Conto: Pedro Pindó

Grande Sertão: Veredas

Compadre meu Quelemém reprovou minhas incertezas. Que, por certo, noutra vida revirada, os meninos também tinham sido os mais malvados, da massa e peça do pai, demônios do mesmo caldeirão de lugar. Senhor o que acha? E o velhinho assassinado? - eu sei que o senhor vai discutir. Pois, também. Em ordem que ele tinha um pecado de crime, no corpo, por pagar. Se a gente - conforme compadre meu Quelemém é quem diz - se a gente torna a encarnar renovado, eu cismo até que inimigo de morte pode vir como filho do inimigo.

Mire e veja: se me digo, tem um sujeito Pedro Pindó, vizinho daqui mais seis léguas, homem de bem por tudo em tudo, ele e a mulher dele, sempre sidos bons, de bem. Eles têm um filho duns dez anos, chamdo Valtêi - nome moderno, é o que o povo daqui agora aprecêia, o senhor sabe.

Pois essezinho, essezim, desde que algum entendimento alumiou nele, feito mostrou o que é: pedido madrasto, azedo queimador, gostoso de ruim de dentro do fundo das espécies de sua natureza.Em qual que judia, ao devagar, de todo bicho ou criaçãozinha pequena que pega; uma vez, encontrou uma crioula benta-bêbada dormindo, arranjou um caco de garrafa, lanhou em três pontos a popa da perna dela. O que esse menino babeja vendo, é sangrarem galinha ou esfaquear porco. - "Eu gosto de matar..."uma ocasião ele pequenino me disse. Abriu em mim um susto; porque: passarinho que se debruça - o vôo ja está pronto!

Pois, o senhor vigie: o pai, Pedro Pindó, modo de corrigir isso, e a mãe, dão nele, de miséria e mastro - botam o menino sem comer, amarram em árvores no terreiro, ele nu nuelo, mesmo em junho frio, lavram o corpinho dele na peia e na taca, depois limpam a pele do sangue, com cuia de salmoura.

A gente sabe, espia, fica gasturado. O menino já rebaixou de magreza, os olhos entrando, carinha de ossos, encaveirada, e entisicou, o tempo todo tosse, tossura da que puxa secos peitos. Arre, que agora, visível, o Pindó e a mulher se habituaram de nele bater, de pouquinho em pouquim foram criando nisso um prazer feio de diversão - como regulam as sovas em horas certas confortáveis, até chamam gente para ver o exemplo bom.

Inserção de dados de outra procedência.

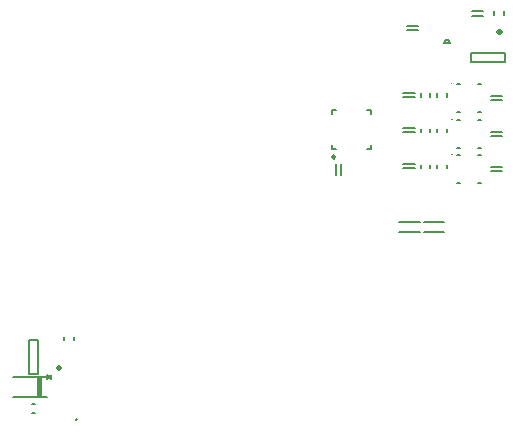
<source format=gto>
G04*
G04 #@! TF.GenerationSoftware,Altium Limited,Altium Designer,18.1.7 (191)*
G04*
G04 Layer_Color=65535*
%FSLAX43Y43*%
%MOMM*%
G71*
G01*
G75*
%ADD32C,0.500*%
%ADD33C,0.200*%
%ADD55C,0.250*%
%ADD57C,0.203*%
%ADD58C,0.100*%
%ADD59C,0.127*%
D32*
X19220Y10665D02*
X19225Y10670D01*
X19220Y10675D01*
X19215Y10670D01*
X19220Y10665D01*
X56535Y39125D02*
X56530Y39130D01*
X56525Y39125D01*
X56530Y39120D01*
X56535Y39125D01*
D33*
X52323Y38225D02*
G03*
X51848Y38225I-237J0D01*
G01*
X52323D02*
X52065D01*
X52105D02*
X51848D01*
X55000Y32325D02*
X54695D01*
X53205D02*
X52900D01*
X55000Y34725D02*
X54695D01*
X53205D02*
X52900D01*
X55000Y29300D02*
X54695D01*
X53205D02*
X52900D01*
X55000Y31700D02*
X54695D01*
X53205D02*
X52900D01*
X55000Y26325D02*
X54695D01*
X53205D02*
X52900D01*
X55000Y28725D02*
X54695D01*
X53205D02*
X52900D01*
X42700Y29200D02*
X42350D01*
Y29550D02*
Y29200D01*
Y32500D02*
Y32150D01*
X42700Y32500D02*
X42350D01*
X45650D02*
X45300D01*
X45650D02*
Y32150D01*
Y29200D02*
X45300D01*
X45650Y29550D02*
Y29200D01*
D55*
X42375Y28550D02*
G03*
X42375Y28550I125J0D01*
G01*
D57*
X20630Y6309D02*
G03*
X20630Y6309I76J0D01*
G01*
D58*
X52450Y34725D02*
G03*
X52450Y34725I50J0D01*
G01*
Y31700D02*
G03*
X52450Y31700I50J0D01*
G01*
X52450Y28725D02*
G03*
X52450Y28725I50J0D01*
G01*
D59*
X17481Y10175D02*
X16719D01*
Y13075D02*
Y10175D01*
X17481Y13075D02*
X16719D01*
X17481D02*
Y10175D01*
X57025Y37386D02*
Y36624D01*
X54125D01*
Y37386D02*
Y36624D01*
X57025Y37386D02*
X54125D01*
X49776Y22200D02*
X48024D01*
X49776Y23000D02*
X48024D01*
X51851Y22200D02*
X50099D01*
X51851Y23000D02*
X50099D01*
X18250Y8200D02*
X15350D01*
X17500Y9900D02*
Y8200D01*
X17600Y9900D02*
Y8200D01*
X17700Y9900D02*
Y8200D01*
X18250Y10050D02*
Y9750D01*
X18550Y9900D02*
X18250Y9750D01*
X18550Y10050D02*
Y9750D01*
X18250Y9900D02*
X15352D01*
X18550D02*
X18250D01*
X18550D02*
X18250Y10050D01*
X19663Y13315D02*
Y13010D01*
X20476Y13315D02*
Y13010D01*
X17240Y7656D02*
X16935D01*
X17240Y6844D02*
X16935D01*
X49869Y33952D02*
Y33648D01*
X50681Y33952D02*
Y33648D01*
X56881Y40877D02*
Y40573D01*
X56069Y40877D02*
Y40573D01*
X52081Y33952D02*
Y33648D01*
X51269Y33952D02*
Y33648D01*
X49869Y30952D02*
Y30648D01*
X50681Y30952D02*
Y30648D01*
X49869Y27902D02*
Y27598D01*
X50681Y27902D02*
Y27598D01*
X52081Y30952D02*
Y30648D01*
X51269Y30952D02*
Y30648D01*
X52081Y27902D02*
Y27598D01*
X51269Y27902D02*
Y27598D01*
X49626Y39297D02*
X48674D01*
X49626Y39653D02*
X48674D01*
X55176Y40522D02*
X54224D01*
X55176Y40878D02*
X54224D01*
X43078Y27976D02*
Y27024D01*
X42722Y27976D02*
Y27024D01*
X49351Y33622D02*
X48399D01*
X49351Y33978D02*
X48399D01*
X56726Y33703D02*
X55774D01*
X56726Y33347D02*
X55774D01*
X49351Y30622D02*
X48399D01*
X49351Y30978D02*
X48399D01*
X49351Y27572D02*
X48399D01*
X49351Y27928D02*
X48399D01*
X56726Y30678D02*
X55774D01*
X56726Y30322D02*
X55774D01*
X56726Y27678D02*
X55774D01*
X56726Y27322D02*
X55774D01*
M02*

</source>
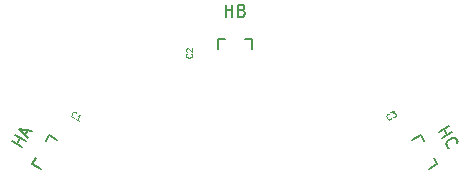
<source format=gbr>
G04 #@! TF.GenerationSoftware,KiCad,Pcbnew,5.1.5*
G04 #@! TF.CreationDate,2020-06-30T15:32:26-05:00*
G04 #@! TF.ProjectId,Encoder,456e636f-6465-4722-9e6b-696361645f70,rev?*
G04 #@! TF.SameCoordinates,Original*
G04 #@! TF.FileFunction,Legend,Top*
G04 #@! TF.FilePolarity,Positive*
%FSLAX46Y46*%
G04 Gerber Fmt 4.6, Leading zero omitted, Abs format (unit mm)*
G04 Created by KiCad (PCBNEW 5.1.5) date 2020-06-30 15:32:26*
%MOMM*%
%LPD*%
G04 APERTURE LIST*
%ADD10C,0.152400*%
%ADD11C,0.100000*%
%ADD12C,0.150000*%
G04 APERTURE END LIST*
D10*
X137151636Y-72182551D02*
X137431038Y-71698613D01*
X137431038Y-71698613D02*
X138134943Y-72105013D01*
X136008638Y-74162282D02*
X136288036Y-73678350D01*
X136712543Y-74568682D02*
X136008638Y-74162282D01*
X151736300Y-64371980D02*
X151736300Y-63559180D01*
X151736300Y-63559180D02*
X152295097Y-63559180D01*
X154581100Y-63559180D02*
X154581100Y-64371980D01*
X154022297Y-63559180D02*
X154581100Y-63559180D01*
X170032661Y-73672629D02*
X170312062Y-74156567D01*
X170312062Y-74156567D02*
X169608157Y-74562967D01*
X168889662Y-71692898D02*
X169169061Y-72176830D01*
X168185757Y-72099298D02*
X168889662Y-71692898D01*
D11*
X139538545Y-70216980D02*
X139506021Y-70225695D01*
X139432257Y-70210600D01*
X139391018Y-70186791D01*
X139341063Y-70130457D01*
X139323634Y-70065408D01*
X139326823Y-70012264D01*
X139353823Y-69917881D01*
X139389537Y-69856022D01*
X139457776Y-69785448D01*
X139502205Y-69756113D01*
X139567254Y-69738684D01*
X139641018Y-69753778D01*
X139682257Y-69777588D01*
X139732211Y-69833922D01*
X139740926Y-69866446D01*
X139927129Y-70496315D02*
X139679693Y-70353458D01*
X139803411Y-70424886D02*
X140053411Y-69991873D01*
X139976457Y-70029923D01*
X139911408Y-70047353D01*
X139858264Y-70044163D01*
X149476571Y-64839333D02*
X149500380Y-64863142D01*
X149524190Y-64934571D01*
X149524190Y-64982190D01*
X149500380Y-65053619D01*
X149452761Y-65101238D01*
X149405142Y-65125047D01*
X149309904Y-65148857D01*
X149238476Y-65148857D01*
X149143238Y-65125047D01*
X149095619Y-65101238D01*
X149048000Y-65053619D01*
X149024190Y-64982190D01*
X149024190Y-64934571D01*
X149048000Y-64863142D01*
X149071809Y-64839333D01*
X149071809Y-64648857D02*
X149048000Y-64625047D01*
X149024190Y-64577428D01*
X149024190Y-64458380D01*
X149048000Y-64410761D01*
X149071809Y-64386952D01*
X149119428Y-64363142D01*
X149167047Y-64363142D01*
X149238476Y-64386952D01*
X149524190Y-64672666D01*
X149524190Y-64363142D01*
X166406270Y-70255667D02*
X166397556Y-70288191D01*
X166347601Y-70344525D01*
X166306362Y-70368334D01*
X166232598Y-70383429D01*
X166167549Y-70365999D01*
X166123120Y-70336665D01*
X166054882Y-70266091D01*
X166019167Y-70204232D01*
X165992168Y-70109849D01*
X165988978Y-70056705D01*
X166006408Y-69991656D01*
X166056362Y-69935322D01*
X166097601Y-69911512D01*
X166171365Y-69896418D01*
X166203889Y-69905132D01*
X166324418Y-69780560D02*
X166592473Y-69625798D01*
X166543374Y-69874088D01*
X166605232Y-69838374D01*
X166658377Y-69835184D01*
X166690901Y-69843899D01*
X166735330Y-69873234D01*
X166794854Y-69976332D01*
X166798044Y-70029476D01*
X166789329Y-70062000D01*
X166759994Y-70106430D01*
X166636276Y-70177858D01*
X166583132Y-70181048D01*
X166550608Y-70172333D01*
D12*
X135162685Y-72728110D02*
X134295295Y-72227323D01*
X134708338Y-72465793D02*
X134994502Y-71970142D01*
X135448849Y-72232459D02*
X134581459Y-71731671D01*
X135415647Y-71717639D02*
X135654117Y-71304596D01*
X135615778Y-71943329D02*
X134915318Y-71153412D01*
X135949636Y-71365070D01*
X152375048Y-61667093D02*
X152375048Y-60665518D01*
X152375048Y-61142458D02*
X152947376Y-61142458D01*
X152947376Y-61667093D02*
X152947376Y-60665518D01*
X153758175Y-61142458D02*
X153901257Y-61190152D01*
X153948951Y-61237847D01*
X153996645Y-61333235D01*
X153996645Y-61476317D01*
X153948951Y-61571705D01*
X153901257Y-61619399D01*
X153805869Y-61667093D01*
X153424317Y-61667093D01*
X153424317Y-60665518D01*
X153758175Y-60665518D01*
X153853563Y-60713212D01*
X153901257Y-60760906D01*
X153948951Y-60856294D01*
X153948951Y-60951682D01*
X153901257Y-61047070D01*
X153853563Y-61094764D01*
X153758175Y-61142458D01*
X153424317Y-61142458D01*
X170410133Y-71427026D02*
X171277523Y-70926238D01*
X170864480Y-71164709D02*
X171150644Y-71660360D01*
X170696297Y-71922677D02*
X171563687Y-71421890D01*
X171303540Y-72783677D02*
X171238389Y-72766219D01*
X171125544Y-72666154D01*
X171077850Y-72583545D01*
X171047613Y-72435785D01*
X171082527Y-72305483D01*
X171141289Y-72216485D01*
X171282659Y-72079792D01*
X171406572Y-72008251D01*
X171595636Y-71954167D01*
X171702091Y-71947777D01*
X171832394Y-71982692D01*
X171945239Y-72082758D01*
X171992933Y-72165366D01*
X172023170Y-72313126D01*
X172005713Y-72378277D01*
M02*

</source>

Acho que esse menino não dura, já está no blimbilim, não chega para a quaresma que vem... Uê-uê, então?! Não sendo como compadre meu Quelemém quer, que explicação é que o senhor dava? Aquele menino tinha sido homem. Devia, em balanço, terríveis perversidades. Alma dele estava no breu. Mostrava. E, agora, pagava.

Ah, mas, acontece, quando está chorando e penando, ele sofre igual que se fosse um menino bonzinho... Ave, vi de tudo, neste mundo! Já vi até cavalo com soluço... -o que é a coisa mais custosa que há.

Bem, mas o senhor dirá, deve de: e no começo - para pecados e artes, as pessoas - como por que foi que tanto emendado se começou? Ei, ei, aí todos esbarram. Compadre meu Quelemém, também. Sou só um sertanejo, nessas altas idéias navego mal.